Let \(Q_0{:=}\textrm{diag}\{\rho _1\xi _1,\rho _2\xi _2,\rho _3\xi _3,\rho _4\xi _4,\rho _5\xi _5\}\). Combining (D.21) and (D.24), we have

$$\begin{aligned} \Sigma _0=\sum _{j=1}^{5}\rho _1\Sigma _j\succeq Q_0. \end{aligned}$$

Thus, \(\Sigma _0\succ \textbf{0}\). Moreover, the uniqueness and expression of \(\Sigma _0\) can be obtained by the above analysis. This completes the proof of Lemma 2.4. For completeness, an important corollary is supplemented here. Let \(|F_{12}^{(k)}|\) be the k-th leading principal minor of \(F_{12}\), \(k=1,2,...,5\).

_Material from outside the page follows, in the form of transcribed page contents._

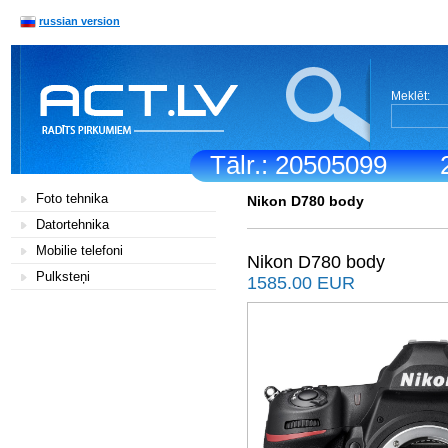
russian version
Meklēt:
Tālr.: 20505099
Foto tehnika
Nikon D780 body
Datortehnika
Mobilie telefoni
Nikon D780 body
Pulksteņi
1585.00 EUR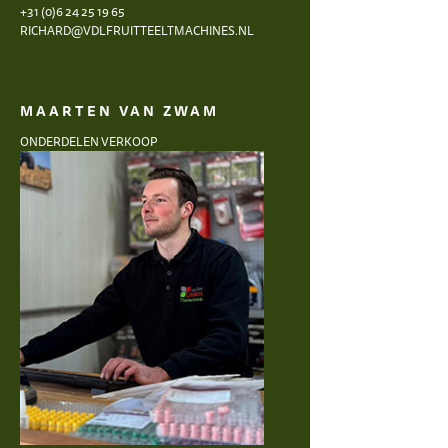
+31 (0)6 24 25 19 65
RICHARD@VDLFRUITTEELTMACHINES.NL
MAARTEN VAN ZWAM
ONDERDELEN VERKOOP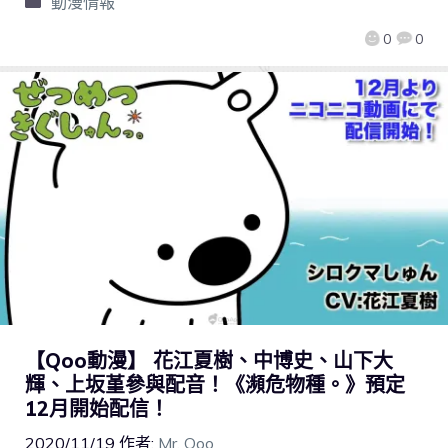
動漫情報
0
0
【Qoo動漫】 花江夏樹、中博史、山下大
輝、上坂堇參與配音！《瀕危物種。》預定
12月開始配信！
2020/11/19
作者:
Mr. Qoo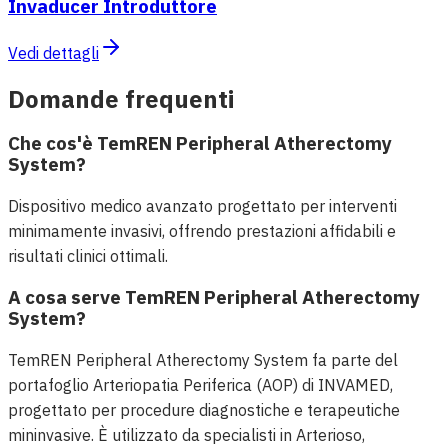
Invaducer Introduttore
Vedi dettagli
Domande frequenti
Che cos'è TemREN Peripheral Atherectomy
System?
Dispositivo medico avanzato progettato per interventi
minimamente invasivi, offrendo prestazioni affidabili e
risultati clinici ottimali.
A cosa serve TemREN Peripheral Atherectomy
System?
TemREN Peripheral Atherectomy System fa parte del
portafoglio Arteriopatia Periferica (AOP) di INVAMED,
progettato per procedure diagnostiche e terapeutiche
mininvasive. È utilizzato da specialisti in Arterioso,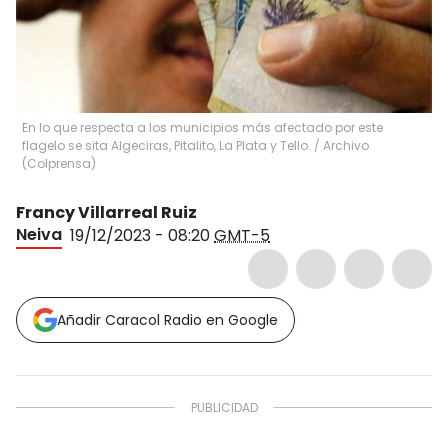
En lo que respecta a los municipios más afectado por este
flagelo se sita Algeciras, Pitalito, La Plata y Tello.
/
Archivo
(
Colprensa
)
Francy Villarreal Ruiz
Neiva
19/12/2023 - 08:20
GMT-5
Añadir Caracol Radio en Google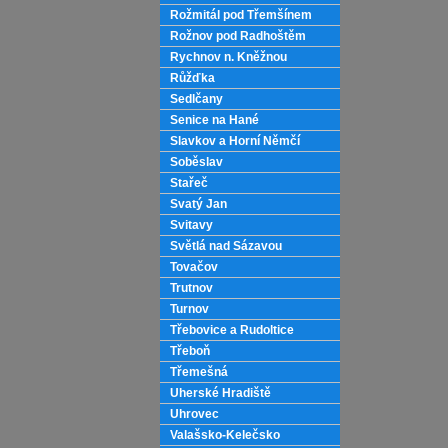
Rožmitál pod Třemšínem
Rožnov pod Radhoštěm
Rychnov n. Kněžnou
Růžďka
Sedlčany
Senice na Hané
Slavkov a Horní Němčí
Soběslav
Stařeč
Svatý Jan
Svitavy
Světlá nad Sázavou
Tovačov
Trutnov
Turnov
Třebovice a Rudoltice
Třeboň
Třemešná
Uherské Hradiště
Uhrovec
Valašsko-Kelečsko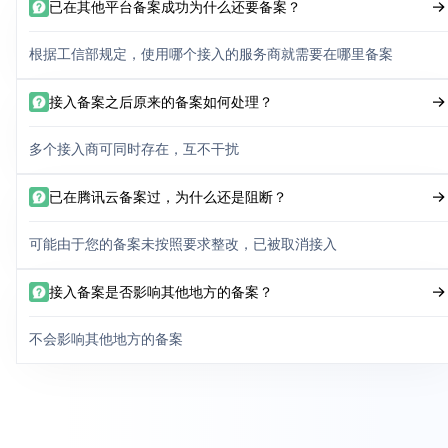
已在其他平台备案成功为什么还要备案？
根据工信部规定，使用哪个接入的服务商就需要在哪里备案
接入备案之后原来的备案如何处理？
多个接入商可同时存在，互不干扰
已在腾讯云备案过，为什么还是阻断？
可能由于您的备案未按照要求整改，已被取消接入
接入备案是否影响其他地方的备案？
不会影响其他地方的备案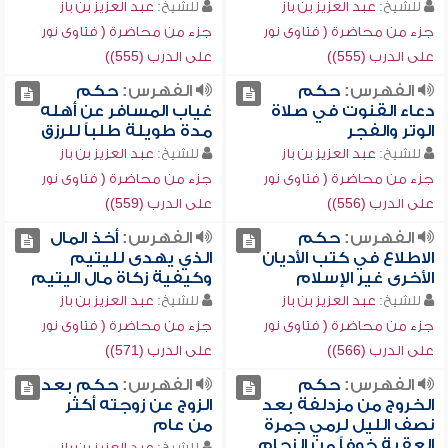
للشيخ:
عبد العزيز بن باز
للشيخ:
عبد العزيز بن باز
جزء من محاضرة ( فتاوى نور
جزء من محاضرة ( فتاوى نور
على الدرب (555))
على الدرب (555))
الفهرس:
حكم
الفهرس:
حكم
دعاء القنوت في صلاة
غياب المسافر عن أهله
الوتر والفجر
مدة طويلة طلباً للرزق
للشيخ:
عبد العزيز بن باز
للشيخ:
عبد العزيز بن باز
جزء من محاضرة ( فتاوى نور
جزء من محاضرة ( فتاوى نور
على الدرب (556))
على الدرب (559))
الفهرس:
حكم
الفهرس:
أخذ المال
الاطلاع في كتب الأديان
الذي يهدى لليتيم
الأخرى غير الإسلام
وكيفية زكاة مال اليتيم
للشيخ:
عبد العزيز بن باز
للشيخ:
عبد العزيز بن باز
جزء من محاضرة ( فتاوى نور
جزء من محاضرة ( فتاوى نور
على الدرب (566))
على الدرب (571))
الفهرس:
حكم
الفهرس:
حكم بعد
الخروج من مزدلفة بعد
الزوج عن زوجته أكثر
نصف الليل لرمي جمرة
من عام
العقبة خوفاً من الزحام
للشيخ:
عبد العزيز بن باز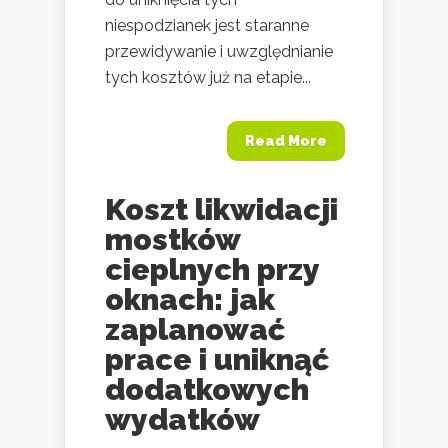
niespodzianek jest staranne
przewidywanie i uwzględnianie
tych kosztów już na etapie...
Read More
Koszt likwidacji
mostków
cieplnych przy
oknach: jak
zaplanować
prace i uniknąć
dodatkowych
wydatków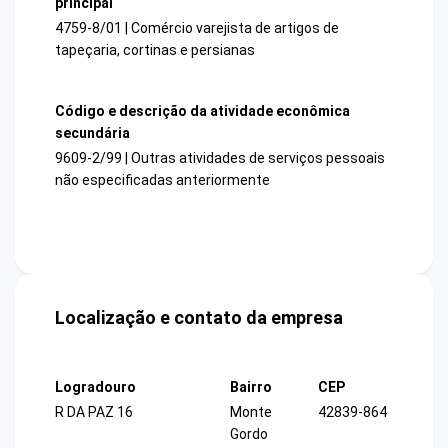
principal
4759-8/01 | Comércio varejista de artigos de
tapeçaria, cortinas e persianas
Código e descrição da atividade econômica
secundária
9609-2/99 | Outras atividades de serviços pessoais
não especificadas anteriormente
Localização e contato da empresa
Logradouro
Bairro
CEP
R DA PAZ 16
Monte
42839-864
Gordo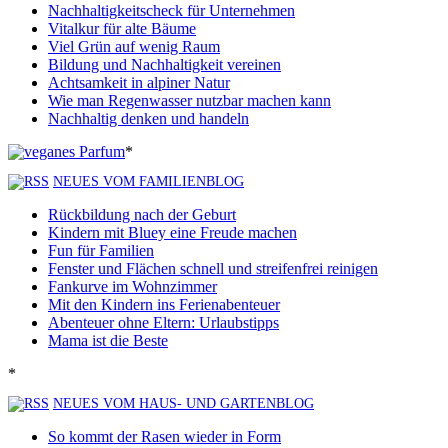
Nachhaltigkeitscheck für Unternehmen
Vitalkur für alte Bäume
Viel Grün auf wenig Raum
Bildung und Nachhaltigkeit vereinen
Achtsamkeit in alpiner Natur
Wie man Regenwasser nutzbar machen kann
Nachhaltig denken und handeln
*
NEUES VOM FAMILIENBLOG
Rückbildung nach der Geburt
Kindern mit Bluey eine Freude machen
Fun für Familien
Fenster und Flächen schnell und streifenfrei reinigen
Fankurve im Wohnzimmer
Mit den Kindern ins Ferienabenteuer
Abenteuer ohne Eltern: Urlaubstipps
Mama ist die Beste
*
NEUES VOM HAUS- UND GARTENBLOG
So kommt der Rasen wieder in Form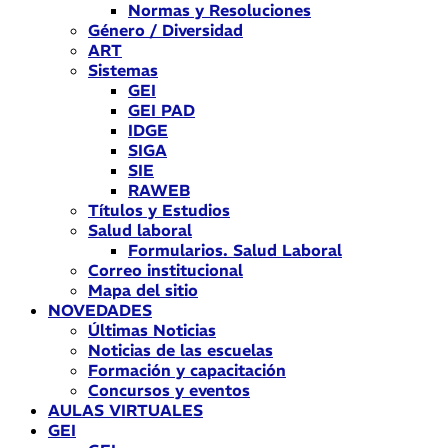
Normas y Resoluciones
Género / Diversidad
ART
Sistemas
GEI
GEI PAD
IDGE
SIGA
SIE
RAWEB
Títulos y Estudios
Salud laboral
Formularios. Salud Laboral
Correo institucional
Mapa del sitio
NOVEDADES
Últimas Noticias
Noticias de las escuelas
Formación y capacitación
Concursos y eventos
AULAS VIRTUALES
GEI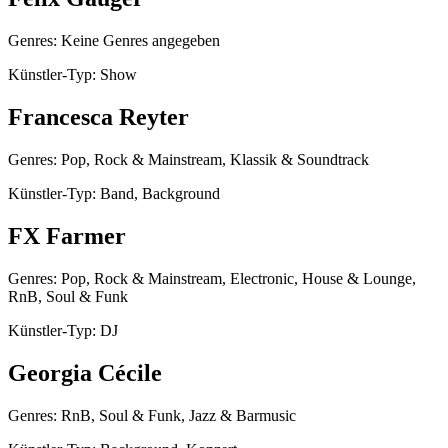
Genres: Keine Genres angegeben
Künstler-Typ: Show
Francesca Reyter
Genres: Pop, Rock & Mainstream, Klassik & Soundtrack
Künstler-Typ: Band, Background
FX Farmer
Genres: Pop, Rock & Mainstream, Electronic, House & Lounge,
RnB, Soul & Funk
Künstler-Typ: DJ
Georgia Cécile
Genres: RnB, Soul & Funk, Jazz & Barmusic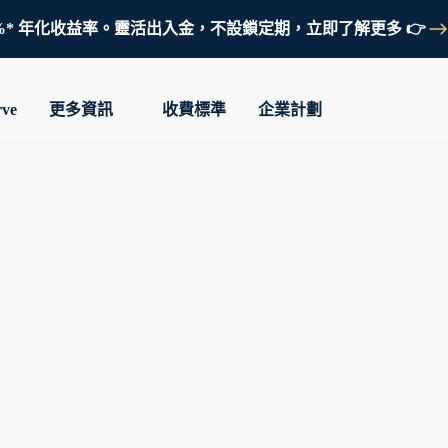
鎖定 3.7%* 年化收益率。靈活出入金，不設鎖定期，立即了解更多 👉
rve
更多資訊
收費標準
企業計劃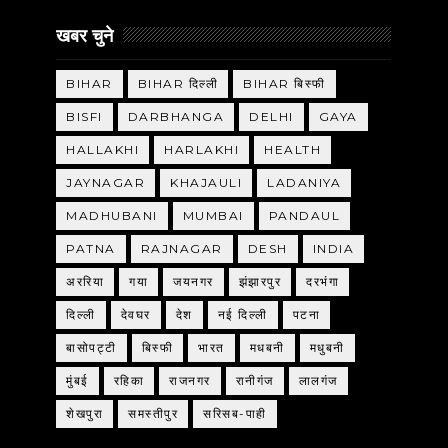
खबर चुने
BIHAR
BIHAR दिल्ली
BIHAR बिस्फी
BISFI
DARBHANGA
DELHI
GAYA
HALLAKHI
HARLAKHI
HEALTH
JAYNAGAR
KHAJAULI
LADANIYA
MADHUBANI
MUMBAI
PANDAUL
PATNA
RAJNAGAR
DESH
INDIA
अररिया
गया
जयनगर
झंझारपुर
दरभंगा
दिल्ली
देवघर
देश
नई दिल्ली
पटना
बासोपट्टी
बिस्फी
भारत
मधबनी
मधुबनी
मुंबई
रहिका
राजनगर
रानीगंज
लालगंज
शेखपुरा
समस्तीपुर
सरिसब-पाही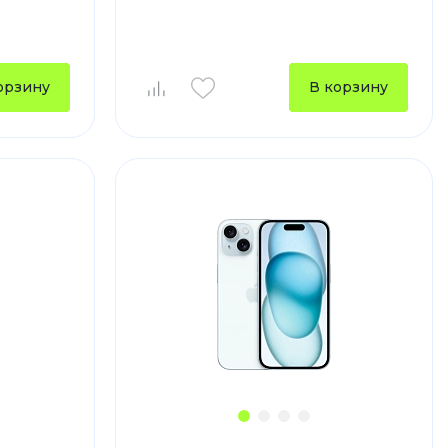
устройства
ккумуляторы
орзину
В корзину
ьные держатели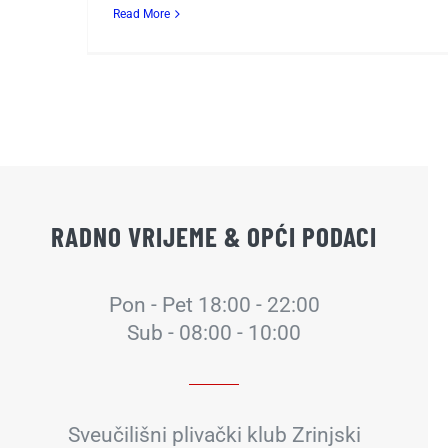
Read More
RADNO VRIJEME & OPĆI PODACI
Pon - Pet 18:00 - 22:00
Sub - 08:00 - 10:00
Sveučilišni plivački klub Zrinjski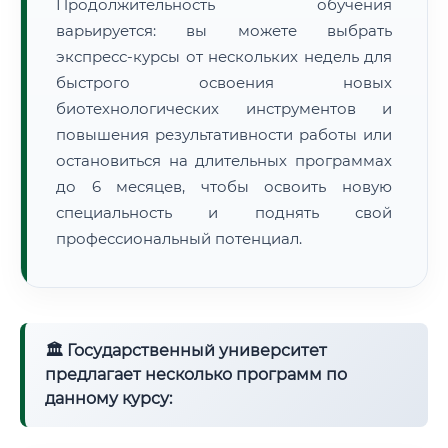
Продолжительность обучения
варьируется: вы можете выбрать
экспресс-курсы от нескольких недель для
быстрого освоения новых
биотехнологических инструментов и
повышения результативности работы или
остановиться на длительных программах
до 6 месяцев, чтобы освоить новую
специальность и поднять свой
профессиональный потенциал.
🏛 Государственный университет
предлагает несколько программ по
данному курсу: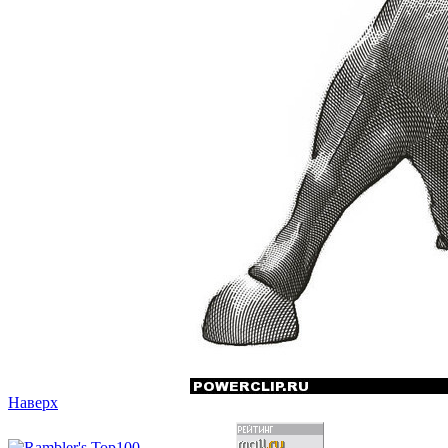
Наверх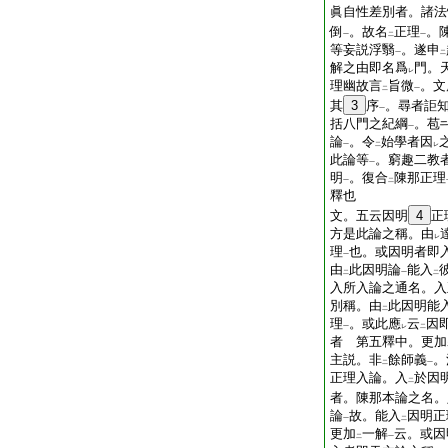
眞自性差別者。諸法
倒
。故名
正理
。
一
二
一
等妄説浮翳
。遂申
一
二
解之由即名爲
門。
レ
理幽故言
旨微
。文
二
一
其
3
序
。尋者詎
一
括八門之紀綱
。苞
一
論
。令
始學者因
一
二
レ
此論等
。窮趣二教
一
明
。復合
陳那正理
一
二
釋也
文。五云因明
4
正
方是此論之稱。由
レ
理
也。或因明者即
一
由
此因明論
能入
二
一
二
入所入論之通名。入
別稱。由
此因明能
二
理
。或此應
云
因
一
レ
二
者 第五釋中。更加
主説。非
餘師義
。
二
一
正理入論。入
於因
二
者。陳那本論之名。
論
故。能入
因明正
一
二
更加
一解
云。或因
二
一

Combining \(\theta _{11}-\overline{\theta }_{11}=\frac{1}{2a_1}>0\), we calculate that

$$\begin{aligned} |F_{12}^{(1)}|= & {} \theta _{11}>0,\ \ |F_{12}^{(2)}|=\theta _{11}\theta _{22}>0,\ \ \\ |F_{12}^{(3)}|= & {} \theta _{22}(\theta _{11}\theta _{33}-\theta _{22}^2)>\theta _{22}(\overline{\theta }_{11}\theta _{33}-\theta _{22}^2)=\frac{a_5\theta _{22}}{4a_1\varDelta _4}>0, \\ |F_{12}^{(4)}|= & {} (\theta _{22}\theta _{44}-\theta _{33}^2)(\theta _{11}\theta _{33}-\theta _{22}^2)> (\theta _{22}\theta _{44}-\theta _{33}^2)(\overline{\theta }_{11}\theta _{33}-\theta _{22}^2)\\ {}= & {} \frac{a_5}{16a_1\varDelta _4^2}>0,\ \\ \ |F_{12}^{(5)}|= & {} \frac{1}{32a_5\varDelta _4^2}>0. \end{aligned}$$

Hence, \(F_{12}\succ \textbf{0}\). In fact, as shown in (D.21) and (D.24), it is evident that \(\Sigma _i\succeq \textbf{0}\) for any \(i=1,2,...,5\). If at least one of the five matrices \(A{:=}A_1\) and \(A_j\ (j=2,3,4,5)\) is a standard \(\textbf{R}_5\) matrix, then there is an invertible matrix \(H_j\) such that \(\Sigma _j=H_jF_{12}H_j^{\tau }\), implying that \(\Sigma _0\succ \textbf{0}\). Thus, the condition \(M_c=\textrm{diag}\{\rho _1,\rho _2,\rho _3,\rho _4,\rho _5\}\) is only a sufficient condition determining \(\Sigma _0\succ \textbf{0}\), but is not close to a necessary condition.